--- Your instructions ---
Print the listing text from the line with "much of what" up to and including the line with "Key Features", with every line unchanged. Leave the pictures out of your answer.

--- Data shown ---
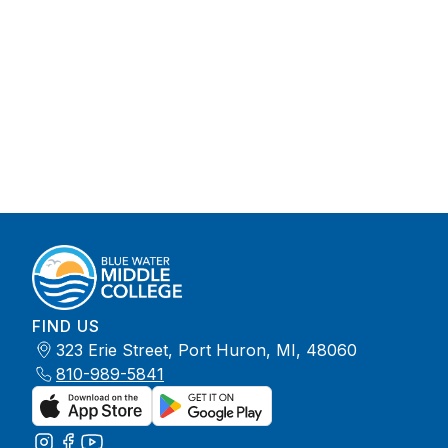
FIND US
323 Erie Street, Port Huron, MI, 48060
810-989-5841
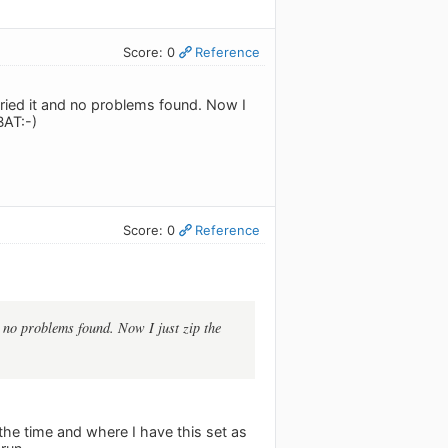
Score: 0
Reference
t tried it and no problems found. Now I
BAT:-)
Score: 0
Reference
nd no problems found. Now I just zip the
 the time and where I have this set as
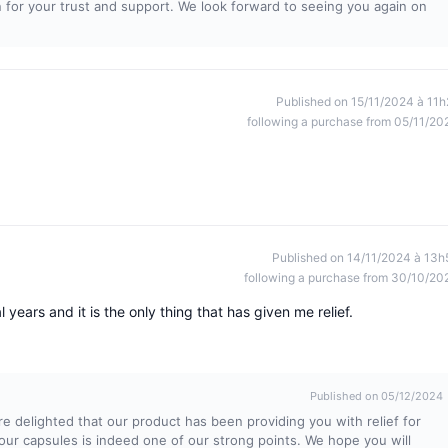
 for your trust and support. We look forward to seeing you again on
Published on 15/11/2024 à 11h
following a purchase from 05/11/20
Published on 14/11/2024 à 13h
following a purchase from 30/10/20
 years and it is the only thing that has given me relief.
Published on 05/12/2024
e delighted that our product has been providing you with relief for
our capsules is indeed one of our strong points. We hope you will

---

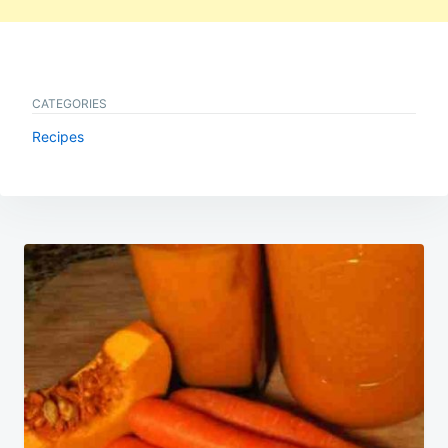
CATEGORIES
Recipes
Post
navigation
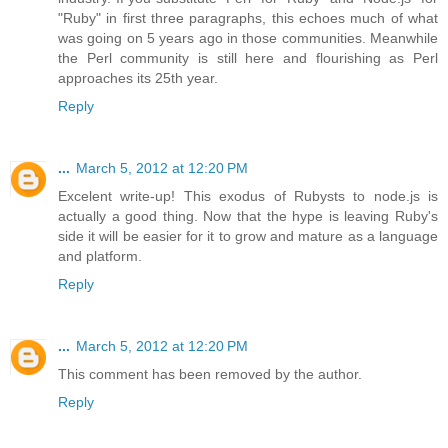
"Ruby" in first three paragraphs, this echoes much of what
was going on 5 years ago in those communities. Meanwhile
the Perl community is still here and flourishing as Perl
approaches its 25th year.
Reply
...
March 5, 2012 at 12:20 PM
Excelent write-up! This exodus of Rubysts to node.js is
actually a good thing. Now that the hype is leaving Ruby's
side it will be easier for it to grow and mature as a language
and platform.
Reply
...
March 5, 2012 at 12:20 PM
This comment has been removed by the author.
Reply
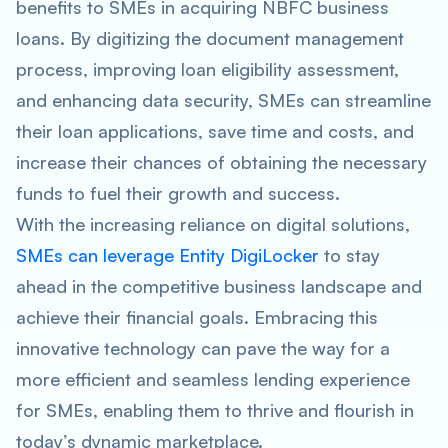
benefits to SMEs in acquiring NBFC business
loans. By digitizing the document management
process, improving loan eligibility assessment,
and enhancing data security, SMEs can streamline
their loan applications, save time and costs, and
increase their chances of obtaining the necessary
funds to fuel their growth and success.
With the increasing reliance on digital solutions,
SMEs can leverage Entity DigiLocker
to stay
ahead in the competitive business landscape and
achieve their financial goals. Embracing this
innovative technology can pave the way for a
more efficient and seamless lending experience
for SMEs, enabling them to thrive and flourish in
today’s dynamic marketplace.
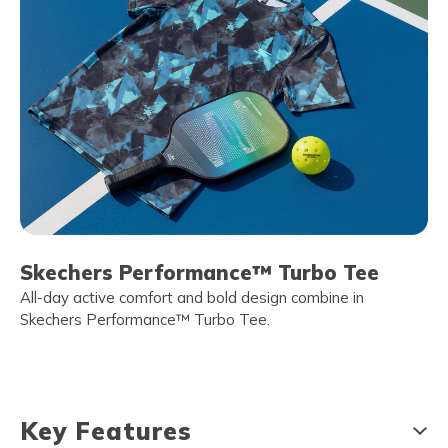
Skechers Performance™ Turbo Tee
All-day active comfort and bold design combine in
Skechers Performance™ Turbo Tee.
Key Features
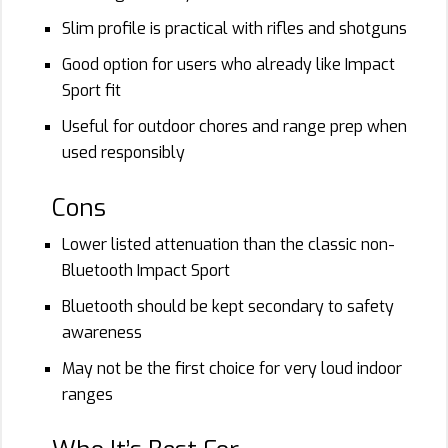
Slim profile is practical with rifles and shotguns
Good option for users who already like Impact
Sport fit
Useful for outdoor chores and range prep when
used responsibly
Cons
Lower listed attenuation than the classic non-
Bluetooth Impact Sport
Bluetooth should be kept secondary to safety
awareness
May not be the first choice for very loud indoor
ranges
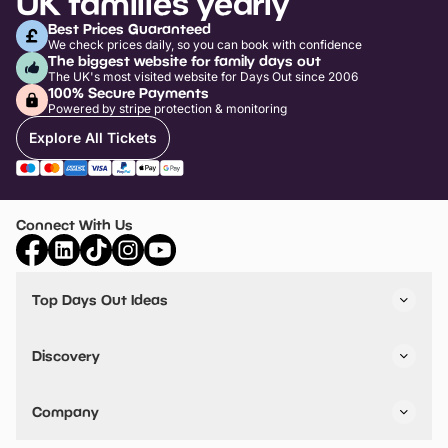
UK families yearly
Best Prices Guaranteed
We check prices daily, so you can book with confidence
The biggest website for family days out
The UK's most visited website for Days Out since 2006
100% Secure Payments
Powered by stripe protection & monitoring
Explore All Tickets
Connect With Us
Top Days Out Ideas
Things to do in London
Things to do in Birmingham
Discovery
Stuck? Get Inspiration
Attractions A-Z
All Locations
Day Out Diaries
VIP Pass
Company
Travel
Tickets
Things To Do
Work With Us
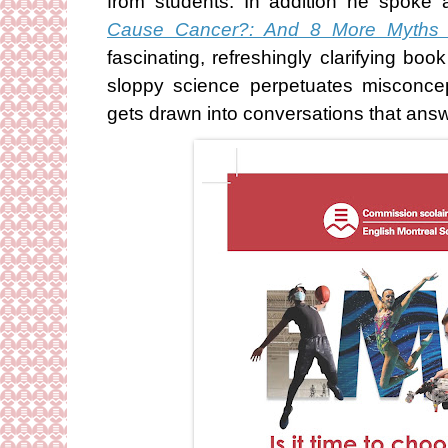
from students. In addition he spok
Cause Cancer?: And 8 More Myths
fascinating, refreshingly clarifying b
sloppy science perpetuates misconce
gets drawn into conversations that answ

--- Task output ---
"Ruby" in first three paragraphs, this echoes much of what
was going on 5 years ago in those communities. Meanwhile
the Perl community is still here and flourishing as Perl
approaches its 25th year.
Reply
...
March 5, 2012 at 12:20 PM
Excelent write-up! This exodus of Rubysts to node.js is
actually a good thing. Now that the hype is leaving Ruby's
side it will be easier for it to grow and mature as a language
and platform.
Reply
...
March 5, 2012 at 12:20 PM
This comment has been removed by the author.
Reply
benefits to SMEs in acquiring NBFC business
loans. By digitizing the document management
process, improving loan eligibility assessment,
and enhancing data security, SMEs can streamline
their loan applications, save time and costs, and
increase their chances of obtaining the necessary
funds to fuel their growth and success.
With the increasing reliance on digital solutions,
SMEs can leverage Entity DigiLocker
to stay
ahead in the competitive business landscape and
achieve their financial goals. Embracing this
innovative technology can pave the way for a
more efficient and seamless lending experience
for SMEs, enabling them to thrive and flourish in
today’s dynamic marketplace.
Skechers Performance™ Turbo Tee
All-day active comfort and bold design combine in
Skechers Performance™ Turbo Tee.
Key Features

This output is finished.